George Brandis, who left his role as High Commissioner to the UK last month, said officials in the Department for Environment, Food and Rural Affairs and other Departments did everything they could to place roadblocks to the deal.

Mr Brandis (pictured) said the default position from Public Servants during the UK-Australian trade negotiations was “horror at Brexit”.

He described this as “reluctance bordering on hostility” in some Departments — most notably the Department for Environment, Food and Rural Affairs, which is responsible for British farming.

“It was kind of like a cringe or a crouch, recoiling and willing it not to happen,” Mr Brandis said in a magazine interview.

“Or being in denial that it was happening.”

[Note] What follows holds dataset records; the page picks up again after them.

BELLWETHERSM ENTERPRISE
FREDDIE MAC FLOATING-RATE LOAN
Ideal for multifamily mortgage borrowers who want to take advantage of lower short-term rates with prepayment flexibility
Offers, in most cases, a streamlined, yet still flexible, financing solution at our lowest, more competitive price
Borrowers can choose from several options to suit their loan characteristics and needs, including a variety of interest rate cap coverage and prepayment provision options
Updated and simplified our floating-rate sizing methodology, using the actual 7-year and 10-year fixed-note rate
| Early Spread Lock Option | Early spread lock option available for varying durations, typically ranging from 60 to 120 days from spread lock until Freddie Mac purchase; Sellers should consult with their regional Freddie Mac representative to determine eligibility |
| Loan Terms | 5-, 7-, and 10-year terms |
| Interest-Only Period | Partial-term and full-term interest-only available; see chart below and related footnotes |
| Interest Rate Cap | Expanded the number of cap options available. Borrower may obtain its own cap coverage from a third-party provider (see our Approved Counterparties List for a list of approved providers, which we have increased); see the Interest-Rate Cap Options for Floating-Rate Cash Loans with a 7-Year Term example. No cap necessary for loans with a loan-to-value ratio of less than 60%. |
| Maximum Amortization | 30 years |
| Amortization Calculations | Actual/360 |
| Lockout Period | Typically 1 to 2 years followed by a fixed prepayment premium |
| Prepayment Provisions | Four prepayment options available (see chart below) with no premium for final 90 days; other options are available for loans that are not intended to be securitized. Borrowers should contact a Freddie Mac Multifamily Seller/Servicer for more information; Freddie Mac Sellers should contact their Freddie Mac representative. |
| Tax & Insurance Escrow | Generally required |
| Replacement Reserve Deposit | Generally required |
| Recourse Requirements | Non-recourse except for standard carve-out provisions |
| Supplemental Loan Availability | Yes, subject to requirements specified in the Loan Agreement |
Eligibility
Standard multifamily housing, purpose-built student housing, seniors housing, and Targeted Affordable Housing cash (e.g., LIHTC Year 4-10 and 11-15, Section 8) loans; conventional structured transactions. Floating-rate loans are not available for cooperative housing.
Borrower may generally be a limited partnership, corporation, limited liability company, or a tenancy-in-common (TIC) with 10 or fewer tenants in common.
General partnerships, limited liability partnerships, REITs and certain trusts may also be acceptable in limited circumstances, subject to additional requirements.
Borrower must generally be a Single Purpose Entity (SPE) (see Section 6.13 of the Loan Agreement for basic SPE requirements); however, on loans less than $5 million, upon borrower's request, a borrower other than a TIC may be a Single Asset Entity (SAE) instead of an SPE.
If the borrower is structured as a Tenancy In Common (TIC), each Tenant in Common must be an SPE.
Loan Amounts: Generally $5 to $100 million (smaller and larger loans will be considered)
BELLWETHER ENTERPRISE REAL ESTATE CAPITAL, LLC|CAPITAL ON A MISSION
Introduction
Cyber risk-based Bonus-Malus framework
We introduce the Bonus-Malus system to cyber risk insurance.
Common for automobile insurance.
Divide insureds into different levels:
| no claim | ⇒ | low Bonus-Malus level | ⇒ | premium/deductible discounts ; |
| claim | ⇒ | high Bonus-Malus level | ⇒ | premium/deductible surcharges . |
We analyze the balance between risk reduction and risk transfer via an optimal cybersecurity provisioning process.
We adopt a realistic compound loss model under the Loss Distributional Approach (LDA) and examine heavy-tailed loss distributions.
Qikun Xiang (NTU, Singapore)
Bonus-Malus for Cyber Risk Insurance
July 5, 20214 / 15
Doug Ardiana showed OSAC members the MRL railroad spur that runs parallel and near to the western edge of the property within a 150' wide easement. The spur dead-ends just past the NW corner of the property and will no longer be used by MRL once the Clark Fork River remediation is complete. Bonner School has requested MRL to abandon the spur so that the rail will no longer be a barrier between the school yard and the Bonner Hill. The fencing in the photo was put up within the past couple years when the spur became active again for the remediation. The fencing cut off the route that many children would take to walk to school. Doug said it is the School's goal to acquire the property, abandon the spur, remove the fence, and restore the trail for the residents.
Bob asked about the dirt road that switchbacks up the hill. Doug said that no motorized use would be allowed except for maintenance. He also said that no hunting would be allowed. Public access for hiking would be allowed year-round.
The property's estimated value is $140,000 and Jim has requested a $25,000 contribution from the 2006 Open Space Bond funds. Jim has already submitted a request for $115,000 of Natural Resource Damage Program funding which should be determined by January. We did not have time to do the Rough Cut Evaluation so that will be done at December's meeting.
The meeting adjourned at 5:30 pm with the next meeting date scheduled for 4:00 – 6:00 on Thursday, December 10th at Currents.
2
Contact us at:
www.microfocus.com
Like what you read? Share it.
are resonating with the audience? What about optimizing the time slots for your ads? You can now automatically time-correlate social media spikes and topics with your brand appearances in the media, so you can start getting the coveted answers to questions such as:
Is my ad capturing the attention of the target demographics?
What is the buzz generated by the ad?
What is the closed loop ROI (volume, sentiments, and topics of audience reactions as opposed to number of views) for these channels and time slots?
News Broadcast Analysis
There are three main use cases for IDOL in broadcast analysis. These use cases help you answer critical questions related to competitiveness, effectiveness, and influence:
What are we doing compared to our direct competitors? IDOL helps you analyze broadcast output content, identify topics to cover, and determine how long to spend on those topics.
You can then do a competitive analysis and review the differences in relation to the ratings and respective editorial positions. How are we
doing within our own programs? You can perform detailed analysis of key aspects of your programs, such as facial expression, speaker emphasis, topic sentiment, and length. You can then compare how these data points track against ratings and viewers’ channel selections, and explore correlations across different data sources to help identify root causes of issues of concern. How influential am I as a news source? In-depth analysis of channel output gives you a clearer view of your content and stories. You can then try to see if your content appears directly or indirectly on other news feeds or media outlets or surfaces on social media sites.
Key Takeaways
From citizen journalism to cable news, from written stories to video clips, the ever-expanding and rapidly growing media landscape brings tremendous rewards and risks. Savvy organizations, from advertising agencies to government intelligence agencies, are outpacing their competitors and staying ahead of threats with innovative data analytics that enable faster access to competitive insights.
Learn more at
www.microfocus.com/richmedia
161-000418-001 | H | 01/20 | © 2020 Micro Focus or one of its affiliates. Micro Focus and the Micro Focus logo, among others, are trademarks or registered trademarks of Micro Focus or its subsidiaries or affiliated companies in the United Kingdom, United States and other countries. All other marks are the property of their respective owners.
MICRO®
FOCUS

A Government spokesperson responded: “Civil Servants deliver Government policy with honesty, integrity, objectivity and impartiality, and we are continuing to maximise the opportunities of leaving the European Union through a new Brexit Freedoms Bill.”

Trade negotiations between the UK and Australia began in June 2020 amid a reported Cabinet dispute over the impact tariff-free imports of Australian lamb and beef would have on British farming.

Secretary for the Environment, George Eustice and then-Secretary for Trade, Liz Truss were said to be locked in an “absolutely ferocious” row a month before negotiations began over the farming concerns.

Then-Minister for the Cabinet Office, Michael Gove and Secretary for Business, Kwasi Kwarteng reportedly backed Mr Eustice, while then-Minister for Brexit, David Frost was on Ms Truss’s side.

The two countries agreed a deal in December, including tariff-free beef and lamb, which the Government said would boost trade between the two countries by £10.4 billion ($A18.4 billion)

Mr Brandis, who was High Commissioner to the UK throughout the talks, said he had to form an alliance with Ms Truss, who had “the political will… to drive and cut through the bureaucratic and institutional inertia and reluctance”.

He said it was a case of fighting with a “large element of the Whitehall establishment”.